Launching Stemwear, an online accessible athleisure brand, was not an easy journey for founder Debra Swersky.

After Swersky moved to Dallas nearly seven years ago, she developed a Saturday routine of running eight miles along the Katy Trail. She’d hit the gym or local studio classes during the week, saving her Katy Trail runs for the weekends.

In 2016, she began noticing her knee would begin hurting around mile six. The pain usually went away later in the day, so she ignored it. But when her right thigh began to swell, she decided to go to the doctor.

What came next was an agonizing year of scans and appointments. “I lost track of how many doctors I saw,” Swersky says. Doctors initially told her to stop working out: “if you want to walk, you have to walk at the speed of a chihuahua,” one told her. Swersky felt like she’d lost a piece of herself, and her leg was still swollen. 

In January 2017, she got her diagnosis: primary lymphedema, a chronic swelling condition that impacts one in 100,000 people, in her right leg. She was told she’d have to wear a compression garment on her leg 23 hours a day for the rest of her life.

Swersky compares the process of accepting this huge change to her body to the five stages of grief, while also calling the process mentally debilitating. Your leg swells, giving your body an asymmetrical, “unsightly” look. The compression garment she wore was a “blah beige color,” she says. “And that was unfortunate because I’m a pretty colorful person.”

Her diagnosis and compression garment caused body dysmorphia, anxiety as strangers would ask about the condition, and an endless search for some normalcy, she says. “I just felt so uncomfortable in my own skin.” She wanted to live the way she wanted to and express her colorful fashion while somehow still wearing her compression sock. 

Then one day in 2017, Swersky was standing in her kitchen, complaining to her husband. She went on about how she didn’t want to leave the house because she didn’t feel comfortable in her compression garment. Her husband suggested she make her own. Swersky didn’t want to quite go that far, but she figured she could cover it up. So, she bought a pair of colorful checkerboard leggings à la Piet Mondrian and then chopped off a leg.

Swersky later went shopping for clothes to wear with her new one-legged leggings. She tried on a dress at Express, and when she came out of the dressing room, she “no longer felt self-conscious about the garment,” she says. “[It] instantly felt like I made a fashion statement.” 

She decided to create her own line of one-legged leggings to help others similarly find themselves again. Swersky launched a simple website and got a patent for her design in 2018. However, it wasn’t until after her son was born in 2018 and the pandemic began in 2020 that the business got serious. “If I was going to do something, I needed to do it now,” she says. Her son drove a lot of that motivation.

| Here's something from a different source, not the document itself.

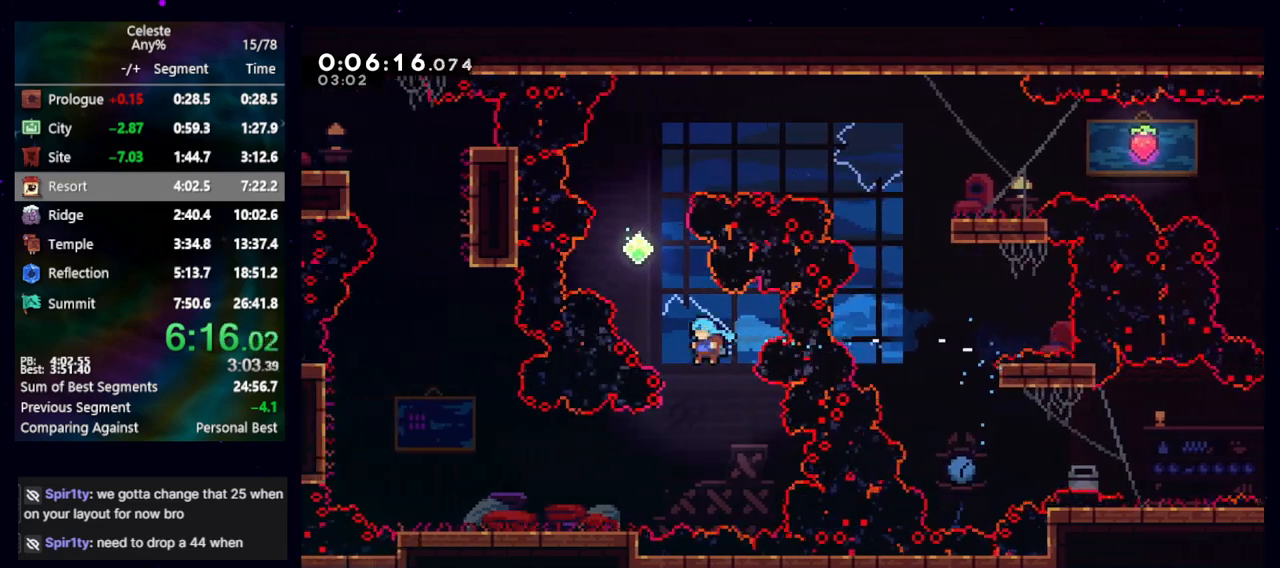
{"keys": ["left"], "events": [[50, "down", "down"], [50, "left", "down"], [383, "dash2", "down"], [383, "jump", "down"], [467, "dash2", "up"], [467, "down", "up"], [467, "jump", "up"]]}
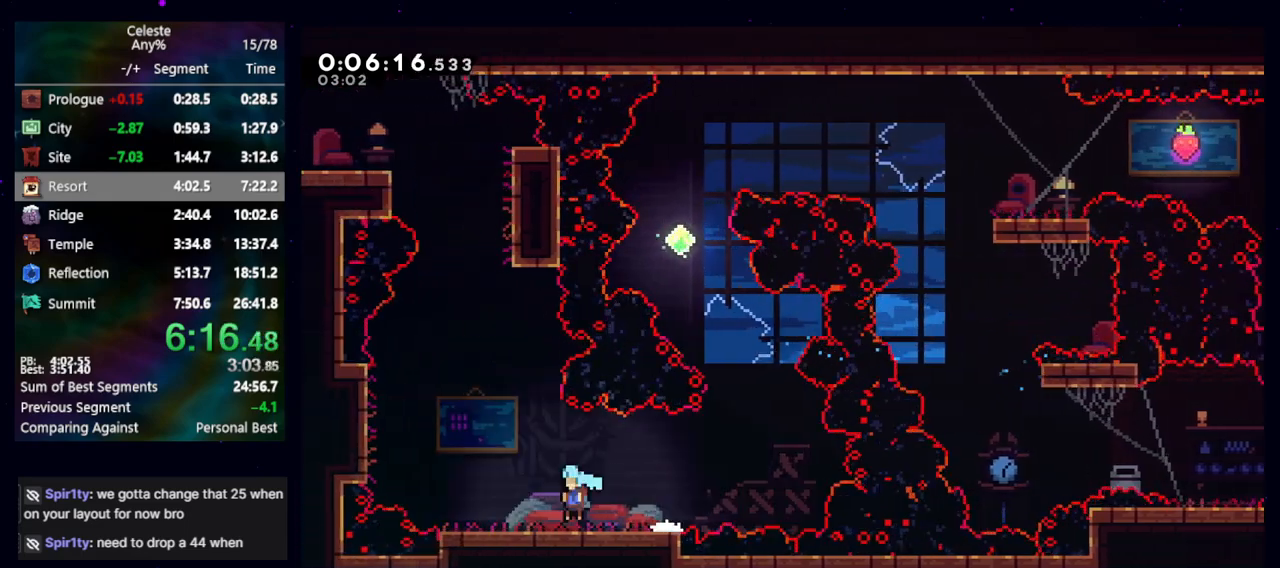
{"keys": ["jump", "right"], "events": [[67, "jump", "down"], [217, "left", "up"], [217, "up", "down"], [267, "dash2", "down"], [317, "jump", "up"], [400, "dash2", "up"], [400, "up", "up"], [450, "jump", "down"], [450, "right", "down"]]}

She knew she’d have to wear these leggings for the rest of her life, and “I didn’t want that perceived as anything different for him.”

Stemwear launched to Swersky’s friends and family in November 2021 and to the public in January 2022. The athleisurewear company is all about comfort and self-expression. Each pair of the $115 leggings is made-to-order—customers can specify which leg they’d like short and the pattern.

Currently, Stemwear offers nine different bright and colorful styles, as well as a two-legged legging (only one leg is patterned) for the colder months. Swersky says it was important to have options because people with disabilities are often extremely limited in what they can wear. Plenty of thought went into the design, too, she says. The non-compressive leggings have a more giving ankle seam, to help get it over a swollen leg, and the soft fabric “feels like you’re being hugged.”

Last spring, Swersky began working with Runway of Dreams, a New Jersey-based organization that empowers people with disabilities through inclusive and adaptive fashion. She showed her styles at several college fashion shows and at New York Fashion Week last month. Working with Runway of Dreams, she says, has opened up Stemwear to so many “different people with disabilities of all shapes and sizes.”

Ever since she launched to the public, Swersky says she’s been surprised by the number of people who’ve adapted her leggings to their own needs. She originally made them for lymphedema patients like herself because she had no other option. Had there been companies already making colorful leggings like Stemwear’s, “I wouldn’t have gone through the effort,” she says. “I would have just bought it.”

But not all her customers have lymphedema. She’s made leggings for a woman with Spina Bifida who wanted to cover her leg brace and another woman who wanted to cover scars from a birth deformity. She’s produced pieces for amputees and even able-bodied customers who want to support loved ones or want to mimic the styles of celebrities like Serena Williams and Carrie Underwood

“It’s really become a fashion statement that is being used in so many different contexts,” she says. “I hate to call it mainstream, but it feels like it might be.” One-legged styles becoming more mainstream is ultimately a good thing, Swersky explains. It helps people with lymphedema like her or other disabilities find and reclaim control of their lives. 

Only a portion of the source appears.